Medical organizations have weighed in as well, warning that conversion therapy is both ineffective and potentially dangerous, citing links to depression, anxiety, and suicidality among minors. Colorado’s defenders warn that a ruling in Chiles’ favor could destabilize longstanding health care regulations and undermine states’ power to set standards for professional conduct. “If the court were to accept Chiles’ argument that any time there’s a professional regulation of medical care that applies to what a provider can and cannot say, that’s a free speech issue... that would be a very revolutionary, dramatic change in the current legal landscape,” Minter told CBS News.
The Supreme Court’s term will also see arguments in West Virginia v. B.P.J., a case that could set a national precedent on transgender athletes’ participation in school sports. West Virginia’s Save Women’s Sports Act bars transgender girls from competing on girls’ teams from middle school through college. The law was challenged by the ACLU on behalf of Becky Pepper-Jackson, the state’s only openly transgender athlete, who argued the ban violates Title IX and the Equal Protection Clause. The Fourth Circuit Court of Appeals blocked the law, but the Supreme Court agreed in July 2025 to hear the case. If the ADF prevails, the ruling could pave the way for similar bans nationwide and potentially exclude transgender athletes from school sports even in states without such laws, depending on how sports leagues respond.
A third ADF-backed case, First Choice Women’s Resource Centers v.
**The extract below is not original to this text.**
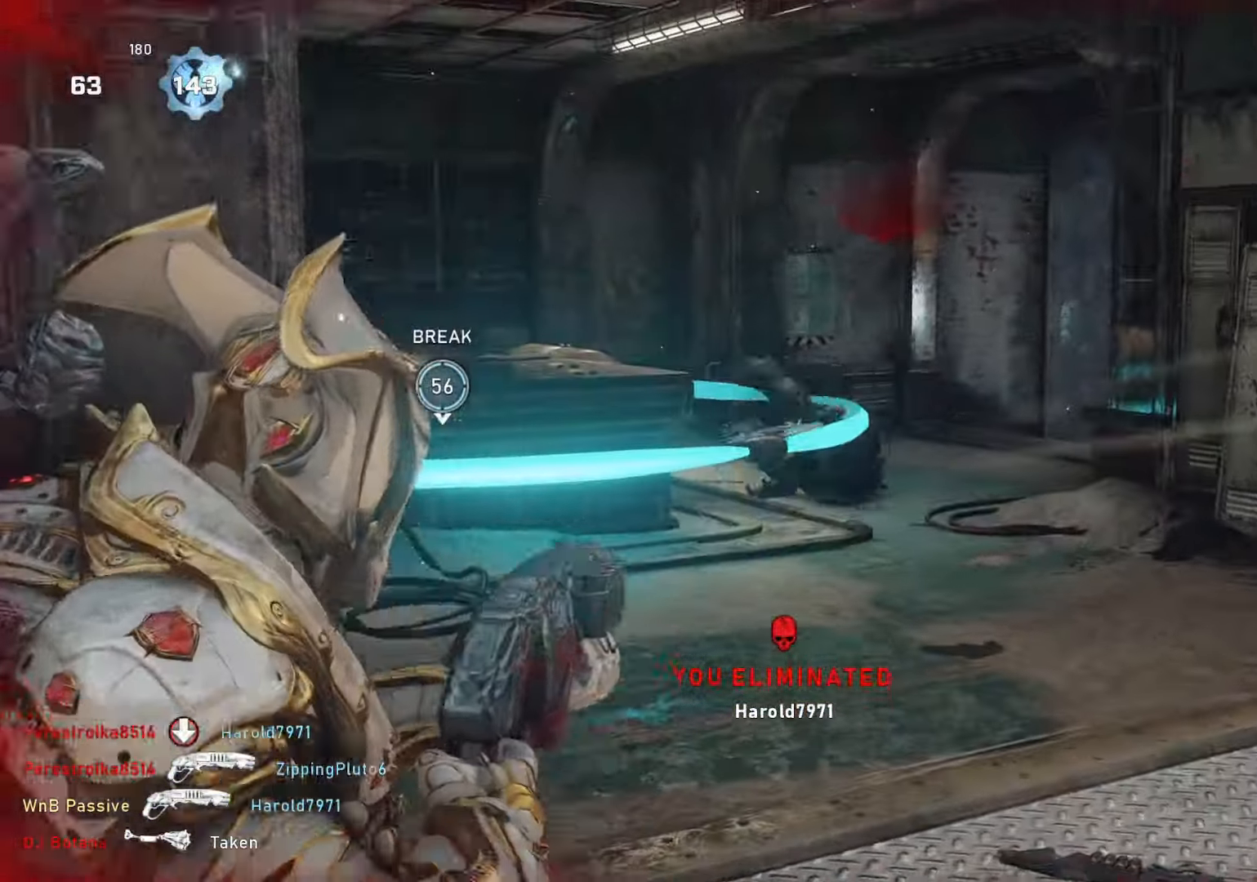
{"buttons": ["L1"], "left_stick": "up", "right_stick": "center", "events": [[117, "L2", "up"], [117, "R2", "down"], [117, "right_stick", "right"], [133, "R2", "up"], [217, "right_stick", "center"], [283, "right_stick", "down-left"], [333, "L1", "down"], [467, "right_stick", "center"]]}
Platkin, could have sweeping implications for state oversight of so-called “crisis pregnancy centers.” The case centers on whether federal courts can intervene in state investigations, specifically New Jersey’s probe into whether First Choice Women’s Resource Centers misled donors and clients about the services they provide. New Jersey’s attorney general issued a subpoena for fundraising records, which First Choice challenged as a violation of its First Amendment rights. Lower courts sided with the state, but the Supreme Court granted review in June 2025. If the ADF wins, it could sharply limit states’ ability to investigate and regulate anti-abortion centers, creating a new First Amendment shield against subpoenas in such cases.
Beyond these headline-grabbing disputes, the Court’s term includes cases on the Voting Rights Act and the president’s authority to fire independent agency officials. All of this unfolds as Chief Justice John Roberts marks his 20th year on the bench—a tenure that has seen the Court hand down landmark decisions expanding corporate rights, restricting voting access, and overturning Roe v. Wade. According to Rewire News Group, the Court’s legitimacy is at a historic low, with polling showing public trust eroding amid perceptions of partisanship and judicial overreach.
As the justices take their seats for another high-stakes term, the nation watches closely. The decisions made in the coming months will ripple far beyond the courtroom, shaping the contours of American law and society for years—if not decades—to come.